==== RECORD EXTRACTS ====

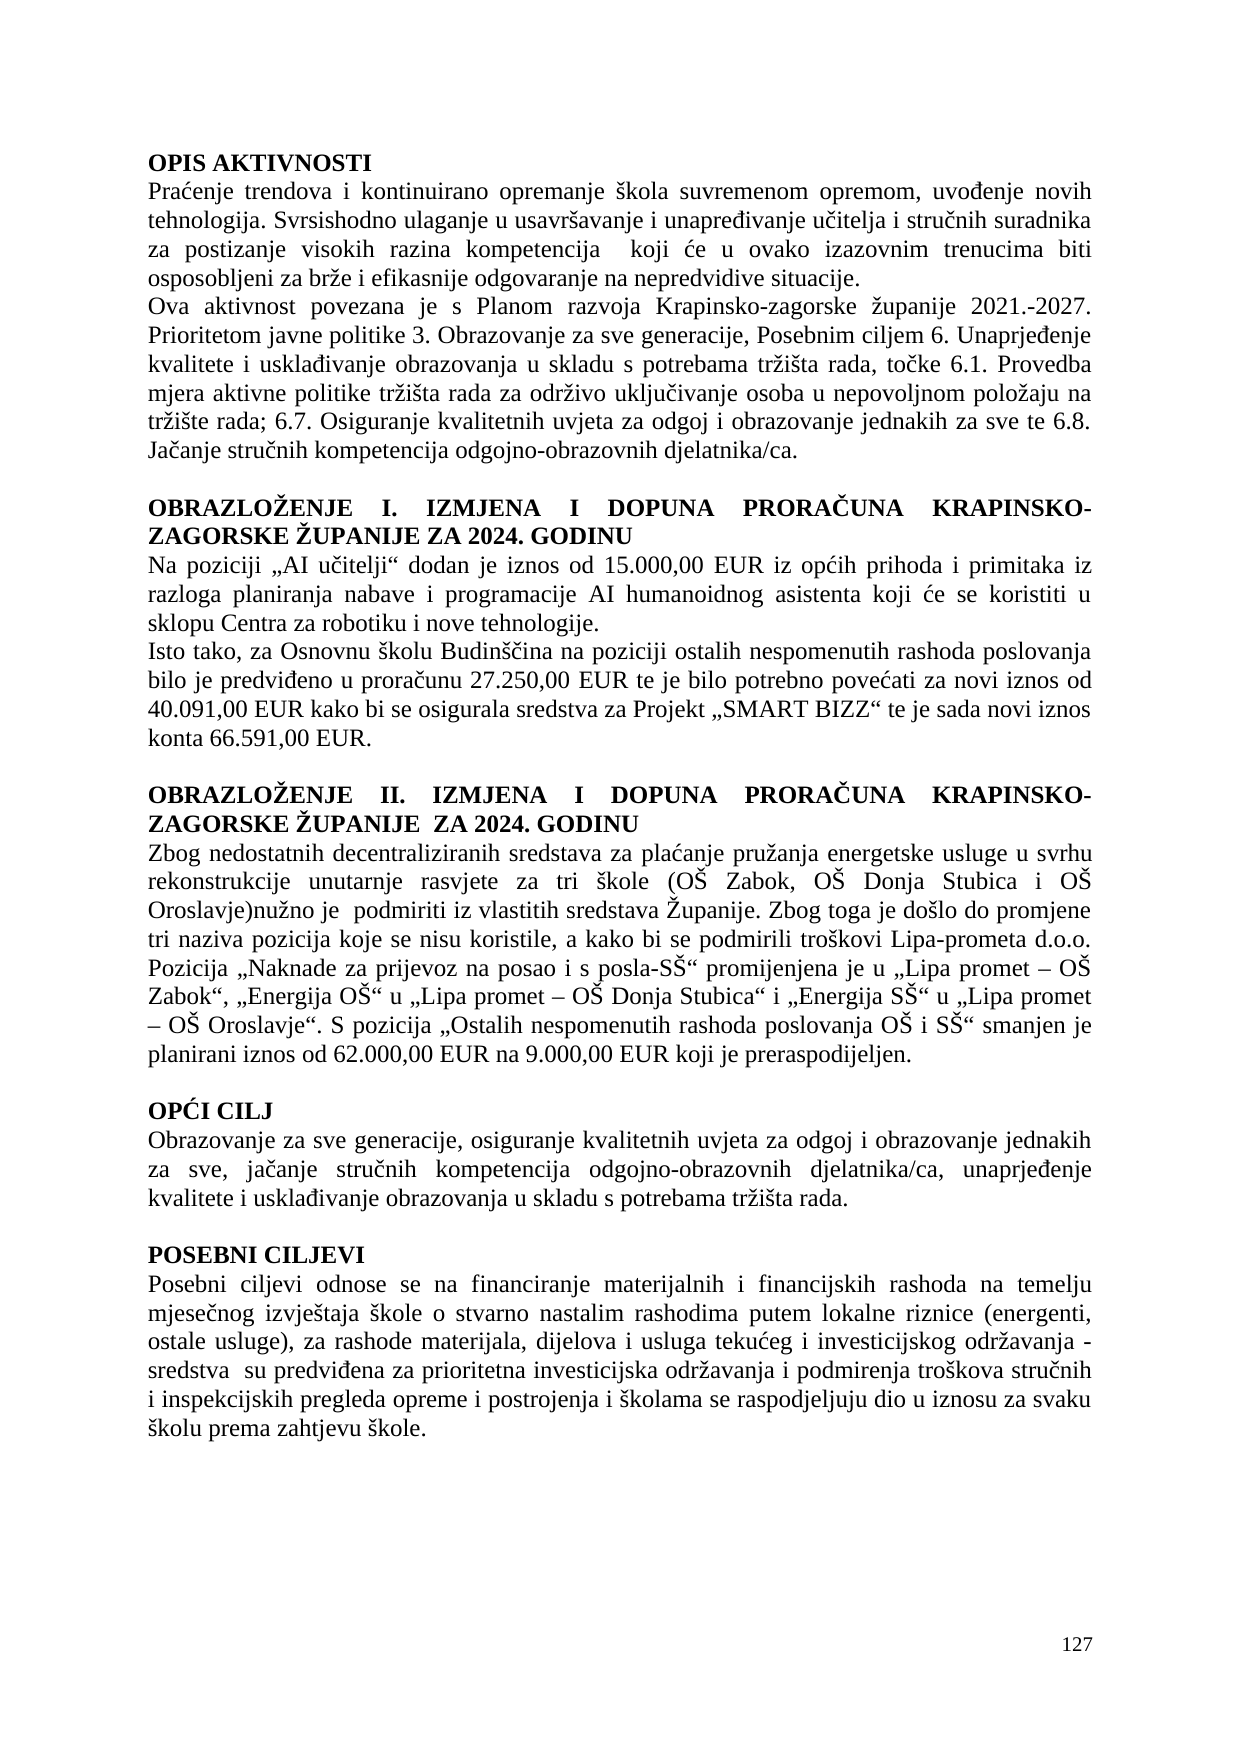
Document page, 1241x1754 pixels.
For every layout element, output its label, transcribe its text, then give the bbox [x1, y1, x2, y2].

text Obrazovanje za sve generacije, osiguranje kvalitetnih uvjeta za odgoj i obrazovanje jednakih za sve, jačanje stručnih kompetencija odgojno-obrazovnih djelatnika/ca, unaprjeđenje kvalitete i usklađivanje obrazovanja u skladu s potrebama tržišta rada. [148, 1125, 1093, 1211]
text Ova aktivnost povezana je s Planom razvoja Krapinsko-zagorske županije 2021.-2027. Prioritetom javne politike 3. Obrazovanje za sve generacije, Posebnim ciljem 6. Unaprjeđenje kvalitete i usklađivanje obrazovanja u skladu s potrebama tržišta rada, točke 6.1. Provedba mjera aktivne politike tržišta rada za održivo uključivanje osoba u nepovoljnom položaju na tržište rada; 6.7. Osiguranje kvalitetnih uvjeta za odgoj i obrazovanje jednakih za sve te 6.8. Jačanje stručnih kompetencija odgojno-obrazovnih djelatnika/ca. [148, 291, 1093, 464]
text OBRAZLOŽENJE I. IZMJENA I DOPUNA PRORAČUNA KRAPINSKO-ZAGORSKE ŽUPANIJE ZA 2024. GODINU [148, 493, 1093, 550]
text OPIS AKTIVNOSTI [148, 148, 1093, 176]
text OPĆI CILJ [148, 1096, 1093, 1125]
text Posebni ciljevi odnose se na financiranje materijalnih i financijskih rashoda na temelju mjesečnog izvještaja škole o stvarno nastalim rashodima putem lokalne riznice (energenti, ostale usluge), za rashode materijala, dijelova i usluga tekućeg i investicijskog održavanja -sredstva su predviđena za prioritetna investicijska održavanja i podmirenja troškova stručnih i inspekcijskih pregleda opreme i postrojenja i školama se raspodjeljuju dio u iznosu za svaku školu prema zahtjevu škole. [148, 1269, 1093, 1441]
text Zbog nedostatnih decentraliziranih sredstava za plaćanje pružanja energetske usluge u svrhu rekonstrukcije unutarnje rasvjete za tri škole (OŠ Zabok, OŠ Donja Stubica i OŠ Oroslavje)nužno je podmiriti iz vlastitih sredstava Županije. Zbog toga je došlo do promjene tri naziva pozicija koje se nisu koristile, a kako bi se podmirili troškovi Lipa-prometa d.o.o. Pozicija „Naknade za prijevoz na posao i s posla-SŠ“ promijenjena je u „Lipa promet – OŠ Zabok“, „Energija OŠ“ u „Lipa promet – OŠ Donja Stubica“ i „Energija SŠ“ u „Lipa promet – OŠ Oroslavje“. S pozicija „Ostalih nespomenutih rashoda poslovanja OŠ i SŠ“ smanjen je planirani iznos od 62.000,00 EUR na 9.000,00 EUR koji je preraspodijeljen. [148, 838, 1093, 1068]
text OBRAZLOŽENJE II. IZMJENA I DOPUNA PRORAČUNA KRAPINSKO-ZAGORSKE ŽUPANIJE ZA 2024. GODINU [148, 780, 1093, 838]
text Na poziciji „AI učitelji“ dodan je iznos od 15.000,00 EUR iz općih prihoda i primitaka iz razloga planiranja nabave i programacije AI humanoidnog asistenta koji će se koristiti u sklopu Centra za robotiku i nove tehnologije. [148, 550, 1093, 636]
text POSEBNI CILJEVI [148, 1240, 1093, 1269]
text Isto tako, za Osnovnu školu Budinščina na poziciji ostalih nespomenutih rashoda poslovanja bilo je predviđeno u proračunu 27.250,00 EUR te je bilo potrebno povećati za novi iznos od 40.091,00 EUR kako bi se osigurala sredstva za Projekt „SMART BIZZ“ te je sada novi iznos konta 66.591,00 EUR. [148, 636, 1093, 751]
text Praćenje trendova i kontinuirano opremanje škola suvremenom opremom, uvođenje novih tehnologija. Svrsishodno ulaganje u usavršavanje i unapređivanje učitelja i stručnih suradnika za postizanje visokih razina kompetencija koji će u ovako izazovnim trenucima biti osposobljeni za brže i efikasnije odgovaranje na nepredvidive situacije. [148, 176, 1093, 291]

====

▶ _WHAT IS REQUIRED_
From the first line to the last, repeat the records exactly. Leave out the pictures.

▶ _EXERCISE OUTPUT_
Document page, 1241x1754 pixels.
For every layout element, output its label, transcribe its text, then give the bbox [x1, y1, x2, y2].

text Obrazovanje za sve generacije, osiguranje kvalitetnih uvjeta za odgoj i obrazovanje jednakih za sve, jačanje stručnih kompetencija odgojno-obrazovnih djelatnika/ca, unaprjeđenje kvalitete i usklađivanje obrazovanja u skladu s potrebama tržišta rada. [148, 1125, 1093, 1211]
text Ova aktivnost povezana je s Planom razvoja Krapinsko-zagorske županije 2021.-2027. Prioritetom javne politike 3. Obrazovanje za sve generacije, Posebnim ciljem 6. Unaprjeđenje kvalitete i usklađivanje obrazovanja u skladu s potrebama tržišta rada, točke 6.1. Provedba mjera aktivne politike tržišta rada za održivo uključivanje osoba u nepovoljnom položaju na tržište rada; 6.7. Osiguranje kvalitetnih uvjeta za odgoj i obrazovanje jednakih za sve te 6.8. Jačanje stručnih kompetencija odgojno-obrazovnih djelatnika/ca. [148, 291, 1093, 464]
text OBRAZLOŽENJE I. IZMJENA I DOPUNA PRORAČUNA KRAPINSKO-ZAGORSKE ŽUPANIJE ZA 2024. GODINU [148, 493, 1093, 550]
text OPIS AKTIVNOSTI [148, 148, 1093, 176]
text OPĆI CILJ [148, 1096, 1093, 1125]
text Posebni ciljevi odnose se na financiranje materijalnih i financijskih rashoda na temelju mjesečnog izvještaja škole o stvarno nastalim rashodima putem lokalne riznice (energenti, ostale usluge), za rashode materijala, dijelova i usluga tekućeg i investicijskog održavanja -sredstva su predviđena za prioritetna investicijska održavanja i podmirenja troškova stručnih i inspekcijskih pregleda opreme i postrojenja i školama se raspodjeljuju dio u iznosu za svaku školu prema zahtjevu škole. [148, 1269, 1093, 1441]
text Zbog nedostatnih decentraliziranih sredstava za plaćanje pružanja energetske usluge u svrhu rekonstrukcije unutarnje rasvjete za tri škole (OŠ Zabok, OŠ Donja Stubica i OŠ Oroslavje)nužno je podmiriti iz vlastitih sredstava Županije. Zbog toga je došlo do promjene tri naziva pozicija koje se nisu koristile, a kako bi se podmirili troškovi Lipa-prometa d.o.o. Pozicija „Naknade za prijevoz na posao i s posla-SŠ“ promijenjena je u „Lipa promet – OŠ Zabok“, „Energija OŠ“ u „Lipa promet – OŠ Donja Stubica“ i „Energija SŠ“ u „Lipa promet – OŠ Oroslavje“. S pozicija „Ostalih nespomenutih rashoda poslovanja OŠ i SŠ“ smanjen je planirani iznos od 62.000,00 EUR na 9.000,00 EUR koji je preraspodijeljen. [148, 838, 1093, 1068]
text OBRAZLOŽENJE II. IZMJENA I DOPUNA PRORAČUNA KRAPINSKO-ZAGORSKE ŽUPANIJE ZA 2024. GODINU [148, 780, 1093, 838]
text Na poziciji „AI učitelji“ dodan je iznos od 15.000,00 EUR iz općih prihoda i primitaka iz razloga planiranja nabave i programacije AI humanoidnog asistenta koji će se koristiti u sklopu Centra za robotiku i nove tehnologije. [148, 550, 1093, 636]
text POSEBNI CILJEVI [148, 1240, 1093, 1269]
text Isto tako, za Osnovnu školu Budinščina na poziciji ostalih nespomenutih rashoda poslovanja bilo je predviđeno u proračunu 27.250,00 EUR te je bilo potrebno povećati za novi iznos od 40.091,00 EUR kako bi se osigurala sredstva za Projekt „SMART BIZZ“ te je sada novi iznos konta 66.591,00 EUR. [148, 636, 1093, 751]
text Praćenje trendova i kontinuirano opremanje škola suvremenom opremom, uvođenje novih tehnologija. Svrsishodno ulaganje u usavršavanje i unapređivanje učitelja i stručnih suradnika za postizanje visokih razina kompetencija koji će u ovako izazovnim trenucima biti osposobljeni za brže i efikasnije odgovaranje na nepredvidive situacije. [148, 176, 1093, 291]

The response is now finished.